2008-11-08 Fir de Conversatie Tony Mechelynck

On 08/11/08 22:16, Bill McCarthy wrote:
 Hello Vim Developers,

 After updating my runtime today, I noted the command
 `:ol[dfiles]'.  Certainly `:h :ol' or `:h :oldfiles' works
 fine.  However:

  :ol
 or
  :oldfiles

 produces `E492: Not an editor command'.  It there an error
 in the helpfiles?  This appears to also be true for
 v:oldfiles - i.e. no such thing.


I can't find when that command and variables were added; however they 
don't exist in tiny or small builds if Vim, which don't include the 
expression-evaluation feature. This (or the equivalent) is the important 
line in the output of the :version command:

Huge version with GTK2-GNOME GUI.  Features included (+) or not (-):

If the first word here is Tiny or Small you don't need to look 
further -- in that case your Vim version hasn't got what it takes to use 
the :oldfiles command or the v:oldfiles variable.

[Saved data entries]
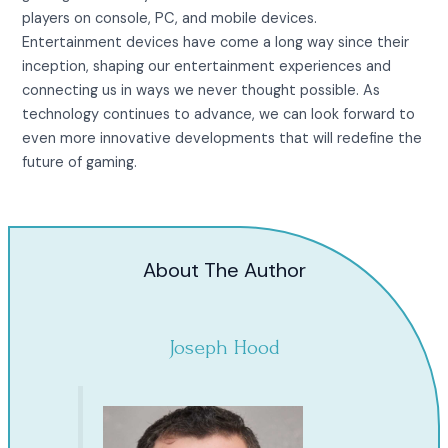
players on console, PC, and mobile devices.
Entertainment devices have come a long way since their
inception, shaping our entertainment experiences and
connecting us in ways we never thought possible. As
technology continues to advance, we can look forward to
even more innovative developments that will redefine the
future of gaming.
About The Author
Joseph Hood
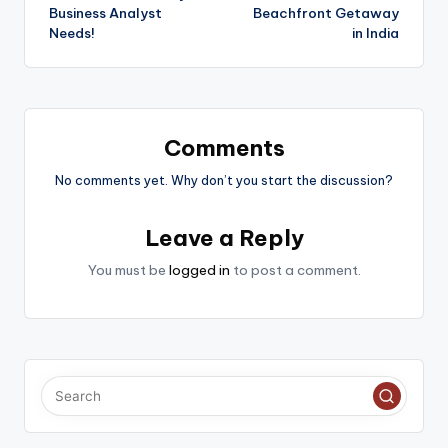
Business Analyst
Beachfront Getaway
Needs!
in India
Comments
No comments yet. Why don’t you start the discussion?
Leave a Reply
You must be
logged in
to post a comment.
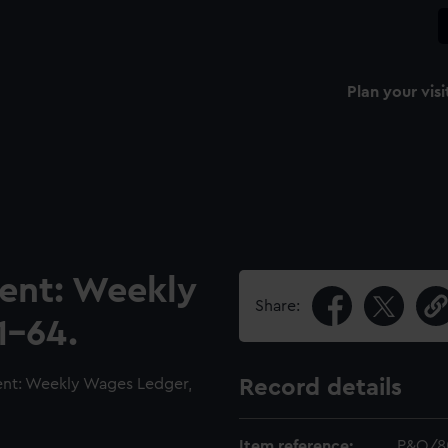
Plan your visi
ment: Weekly
Share:
1-64.
nt: Weekly Wages Ledger,
Record details
Item reference:
P&O/8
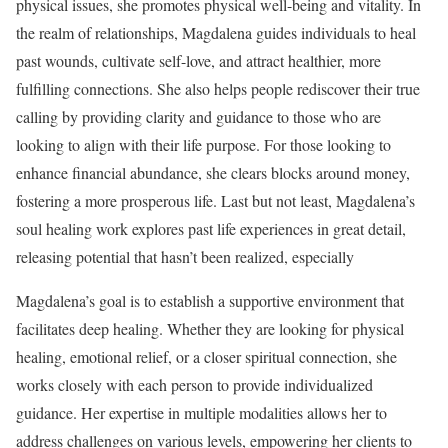
physical issues, she promotes physical well-being and vitality. In
the realm of relationships, Magdalena guides individuals to heal
past wounds, cultivate self-love, and attract healthier, more
fulfilling connections. She also helps people rediscover their true
calling by providing clarity and guidance to those who are
looking to align with their life purpose. For those looking to
enhance financial abundance, she clears blocks around money,
fostering a more prosperous life. Last but not least, Magdalena’s
soul healing work explores past life experiences in great detail,
releasing potential that hasn’t been realized, especially
Magdalena’s goal is to establish a supportive environment that
facilitates deep healing. Whether they are looking for physical
healing, emotional relief, or a closer spiritual connection, she
works closely with each person to provide individualized
guidance. Her expertise in multiple modalities allows her to
address challenges on various levels, empowering her clients to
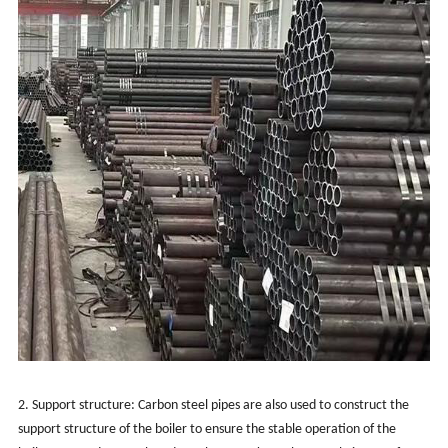
2. Support structure: Carbon steel pipes are also used to construct the
support structure of the boiler to ensure the stable operation of the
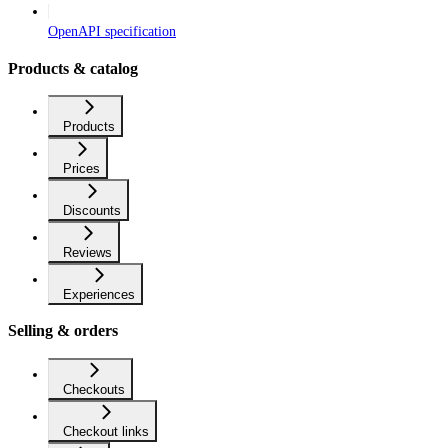
OpenAPI specification
Products & catalog
Products
Prices
Discounts
Reviews
Experiences
Selling & orders
Checkouts
Checkout links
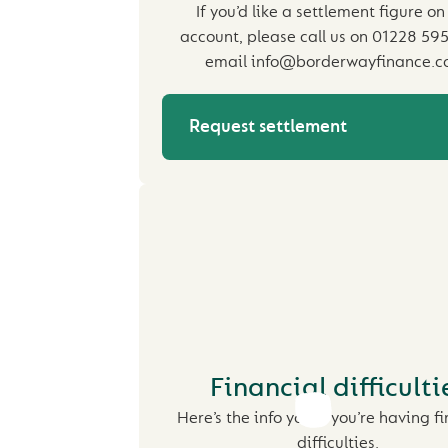
If you’d like a settlement figure on
account, please call us on 01228 59
email info@borderwayfinance.co
Request settlement
Financial difficulti
Here’s the info you if you’re having f
difficulties.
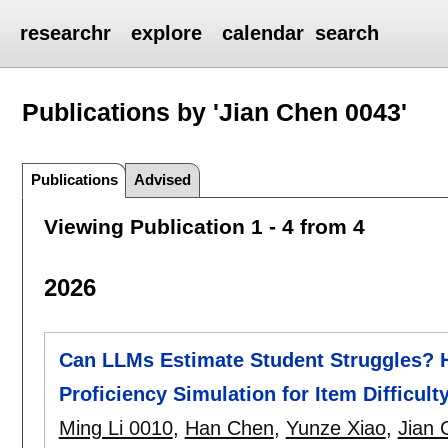
researchr
explore
calendar
search
Publications by 'Jian Chen 0043'
Publications
Advised
Viewing Publication 1 - 4 from 4
2026
Can LLMs Estimate Student Struggles? H
Proficiency Simulation for Item Difficult
Ming Li 0010
,
Han Chen
,
Yunze Xiao
,
Jian 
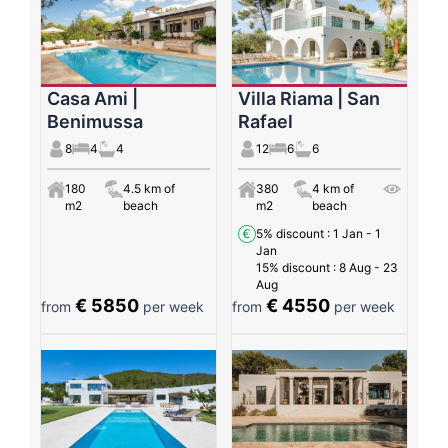
Casa Ami |
Villa Riama | San
Benimussa
Rafael
8
4
4
12
6
6
180
4.5 km of
380
4 km of
m2
beach
m2
beach
5% discount
: 1 Jan - 1
Jan
15% discount
: 8 Aug - 23
Aug
€ 5850
€ 4550
from
per week
from
per week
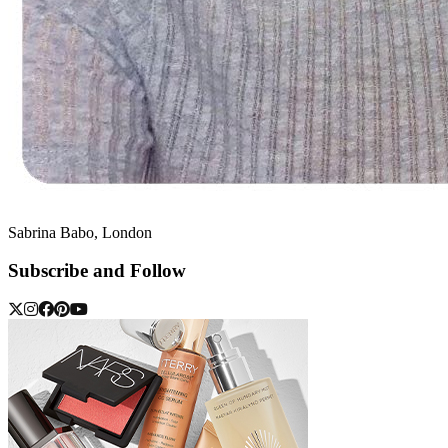
Sabrina Babo, London
Subscribe and Follow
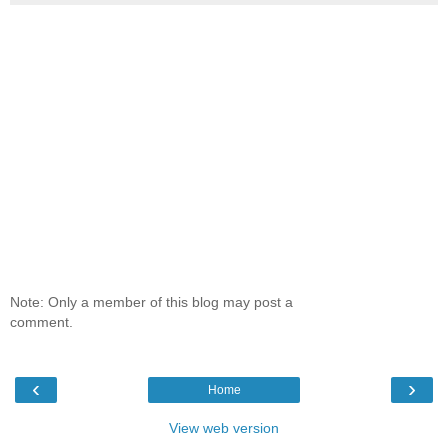
Note: Only a member of this blog may post a
comment.
‹
›
Home
View web version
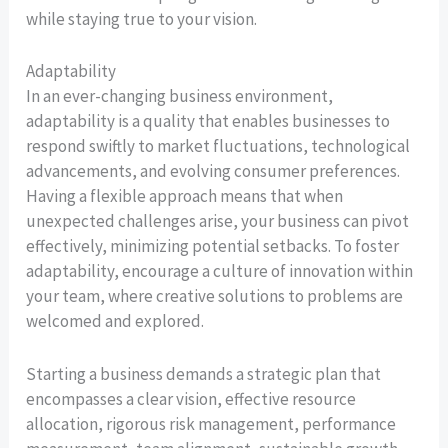
while staying true to your vision.
Adaptability
In an ever-changing business environment,
adaptability is a quality that enables businesses to
respond swiftly to market fluctuations, technological
advancements, and evolving consumer preferences.
Having a flexible approach means that when
unexpected challenges arise, your business can pivot
effectively, minimizing potential setbacks. To foster
adaptability, encourage a culture of innovation within
your team, where creative solutions to problems are
welcomed and explored.
Starting a business demands a strategic plan that
encompasses a clear vision, effective resource
allocation, rigorous risk management, performance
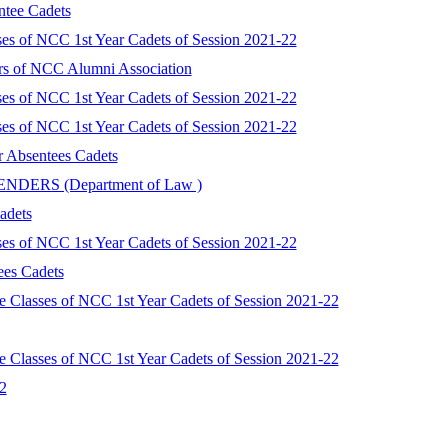
ntee Cadets
ses of NCC 1st Year Cadets of Session 2021-22
rs of NCC Alumni Association
ses of NCC 1st Year Cadets of Session 2021-22
ses of NCC 1st Year Cadets of Session 2021-22
or Absentees Cadets
FENDERS (Department of Law )
adets
ses of NCC 1st Year Cadets of Session 2021-22
ees Cadets
 Classes of NCC 1st Year Cadets of Session 2021-22
 Classes of NCC 1st Year Cadets of Session 2021-22
2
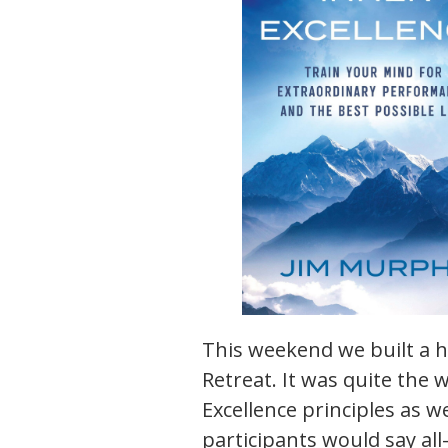
This weekend we built a 
Retreat. It was quite the 
Excellence principles as wel
participants would say all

• **Directions for this task**:
Edit the stretch of the Vim mailing-list message from "On 08/11/08 22:16, Bill" through "no such thing." so that "documentation" stands in place of "helpfiles", and give the edited passage. These rows aren't needed for any of the work here.

• **Response to the task**:
On 08/11/08 22:16, Bill McCarthy wrote:
 Hello Vim Developers,

 After updating my runtime today, I noted the command
 `:ol[dfiles]'.  Certainly `:h :ol' or `:h :oldfiles' works
 fine.  However:

  :ol
 or
  :oldfiles

 produces `E492: Not an editor command'.  It there an error
 in the documentation?  This appears to also be true for
 v:oldfiles - i.e. no such thing.